终战前夜——距离湮灭发动最后总攻还有十二个时辰。
  
  渊在暗洞中——等待着。
  
  它已经等了五百年。五百年的潜伏、五百年的伪装、五百年的计算——都在为这最后一个夜晚做准备。按照渊的计划——今夜是它最后一次和无相通讯。它需要将天光盟终战部署的最后细节传递给深渊——然后——撤退。
  
  撤退到安全的地方——远离薪火城——远离战场——远离——所有人。
  
  渊已经选好了撤退的路线——从暗洞出发,穿过东海之南的浊水海域,潜入一处无人知晓的深渊裂隙。那条裂隙是渊在两千年前发现的——它很窄,只容一条蛟龙通过,但直通深渊的边缘地带。在那里,渊可以等到终战结束——无论结果如何——它都是安全的。
  
  安全。
  
  渊在心中默念着这个词——试图从中找到一丝安慰。
  
  但它什么都没找到。
  
  “安全“——在五百年前——是渊最熟悉的概念。它的每一步棋都经过了精密的计算——每一种可能性都被推演过——每一条退路都准备好了。安全——是渊存在的基础。
  
  但现在——“安全“这个词——在渊的心中——如同一块被水泡久了的石头——表面还在——但里面已经空了。
  
  渊不知道从什么时候开始——“安全“不再让它感到安心。
  
  也许是从焚说“等打完这一仗我们就喝“的那天开始。
  
  也许是从澜抱着它痛哭“你又救了我“的那天开始。
  
  也许是从小萤接过护身鳞、笑着说“谢谢你将军“的那天开始。
  
  也许——更早。
  
  渊闭上了眼睛。
  
  “不要想。“它对自己说——这句话已经说了无数次了——声音轻得如同一缕快要消散的青烟。
  
  然后——它打开了暗影通讯的通道。
  
  通讯连接的那一刻——渊就知道——出事了。
  
  暗影通道的频率——不对。
  
  正常情况下,暗影通道的频率是极其稳定的——如同一面永**静的黑色湖面。但此刻——湖面上泛起了波纹——不是微风造成的涟漪——而是——暴风雨前的巨浪。
  
  那巨浪——来自深渊的方向。
  
  然后——湮灭的声音出现了。
  
  不是无相的声音——而是——湮灭。
  
  渊从来没有直接和湮灭通讯过。在五百年的潜伏中——它的联络人一直是无相。湮灭——如同一个坐在王座上的帝王——从不直接和棋子说话。它只和棋手说话——无相就是棋手——渊只是棋子。
  
  但现在——帝王亲自开口了。
  
  “渊。“
  
  两个字。
  
  那两个字——不是通过声波传递的——它们是直接出现在渊的意识中的——如同两根冰冷的手指——从渊的头骨缝隙中伸入——直接触碰了它的灵魂。
  
  渊的身体在那一刻——僵住了。
  
  如同一只被蛇盯住了的青蛙——不是因为恐惧——而是因为——湮灭的声音中蕴含的力量——太强大了——强大到渊的身体本能地做出了“不要动“的反应。
  
  “渊。“湮灭重复了一遍——声音冰冷——但冰冷中——多了一丝渊从未在湮灭身上感受过的东西。
  
  愤怒。
  
  纯粹的、绝对的、不带任何温度的——愤怒。
  
  “你在做什么?“
  
  渊的纯黑色瞳孔在那一刻——微微收缩了。
  
  “主人——“渊的声音在颤抖——它能感觉到自己的声带在湮灭的压力下变得如同两根快要断裂的弓弦。“渊——不知——“
  
  “不知?“湮灭的声音在“知“字上加重了——如同一块万斤巨石落在了渊的意识中——激起了一阵剧烈的头痛。
  
  “我根据你的情报——发动了三次试探性进攻。
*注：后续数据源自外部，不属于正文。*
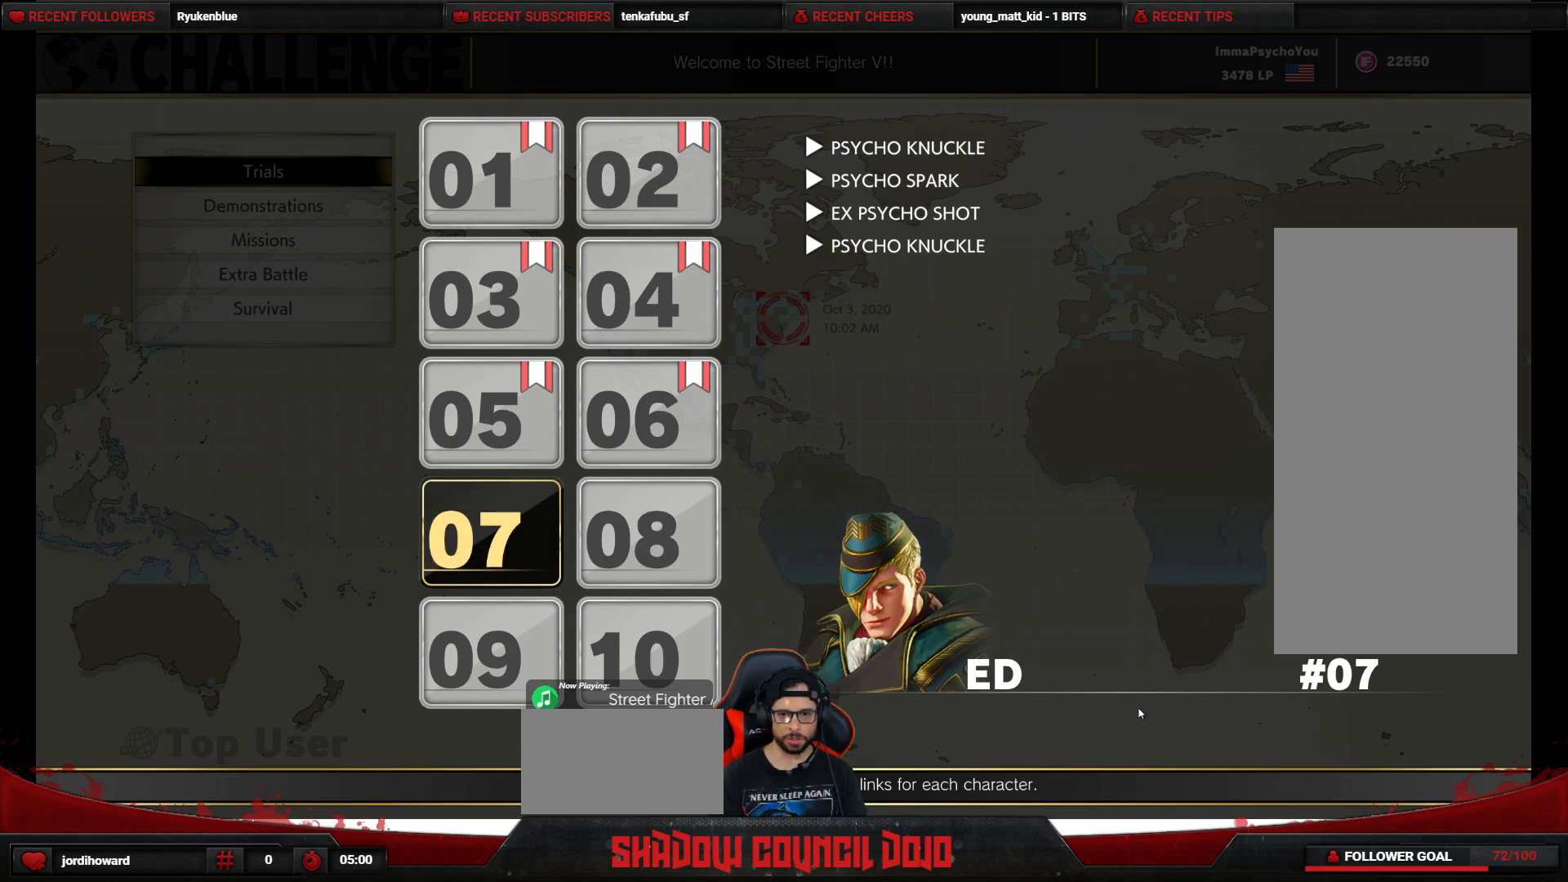
{"dt_ms": 500, "buttons": [], "events": []}
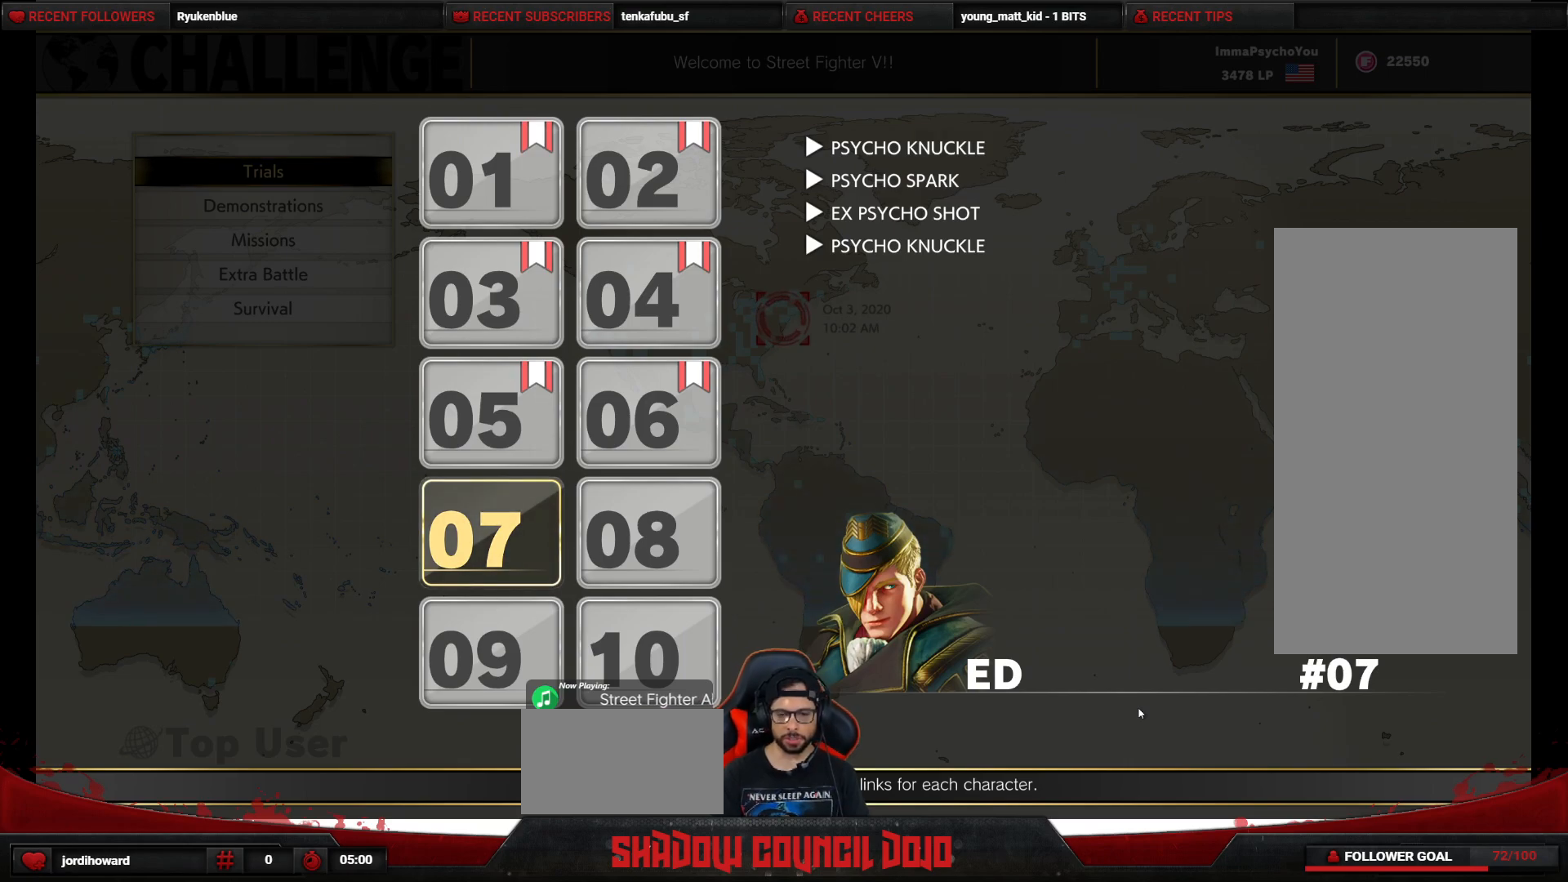
{"dt_ms": 500, "buttons": [], "events": []}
“湮灭说——声音冰冷而精准——如同***术刀在逐条剖析一份报告。“第一次——你说北冥防线中段已经加固——我派了五万暗影魔兽攻击北段——结果——那里部署了一支伏兵——五万暗影魔兽——全军覆没。“
  
  渊的血液——在那一刻——冰凉了。
  
  “第二次——你说凤凰族和人族之间出现了裂痕——我派了三万暗影魔兽攻击两族的结合部——结果——那里是口袋阵的入口——三万暗影魔兽——被引入了包围圈——一只都没有出来。“
  
  渊的爪子在暗洞的石壁上——无意识地——收紧了。
  
  “第三次——你说曜的力量只恢复了四成——我根据这个情报调整了攻击规模——结果——曜的光幕在第三波攻击中纹丝不动——四成的力量——不可能做到这一点。“
  
  渊的呼吸——在那一刻——停了。
  
  “渊。“湮灭的声音变得更轻了——轻到如同一条蛇在耳边吐信。“你知道——这说明什么吗?“
  
  渊知道。
  
  这说明——它传递的每一条情报——都是假的。
  
  不是它故意传递的假情报——而是——有人在它不知情的情况下——修改了它能获取到的真实信息。
  
  焚。
  
  渊在那一刻——终于明白了。
  
  焚——从一开始——就知道了。
  
  焚没有揭穿它——而是利用了它。利用了它和深渊之间的通讯渠道——向深渊传递了五年的假情报。
  
  五年。
  
  渊——这颗棋子——被焚反向利用了五年。
  
  “我……“渊的嘴唇在颤抖——声音碎裂如风中残烛。“我不知道……是金乌——金乌一定早就知道了——“
  
  “废物。“
  
  两个字。
  
  从湮灭的口中说出——如同两记耳光——扇在了渊的脸上。
  
  不——比耳光更重。
  
  湮灭的声音中蕴含的力量——在说出“废物“的那一刻——通过暗影通道——直接冲击了渊的意识。渊的大脑在那一击下——空白了一瞬——如同一台被猛然拔掉电源的机器——所有思维都在那一瞬间停止了。
  
  然后——通讯断了。
  
  湮灭主动切断了通讯。
  
  没有威胁。没有惩罚。没有——任何后续的指示。
  
  只有——“废物“两个字。
  
  和——通讯中断后——暗影通道中传来的——绝对的——沉默。
  
  渊跪在暗洞中。
  
  它的身体在发抖——不是因为寒冷——暗洞中没有温度变化。而是因为——一种它五千三百年来从未感受过的——恐惧。
  
  不是对湮灭的恐惧——虽然湮灭的愤怒确实令人胆寒。
  
  而是——对“失去控制“的恐惧。
  
  渊的一生——五千三百年——都在控制。控制自己的情绪——控制自己的行为——控制自己周围的每一个变量——控制——一切。
  
  但此刻——它失去了控制。
  
  它不知道自己是什么时候被发现的。不知道焚的计划有多深。不知道曜在过去的五年中——用它的通讯渠道向深渊传递了多少假情报。不知道——深渊因为这些假情报——损失了多少暗影魔兽——错过了多少战机——犯了多少错误。
  
  它什么都不知道。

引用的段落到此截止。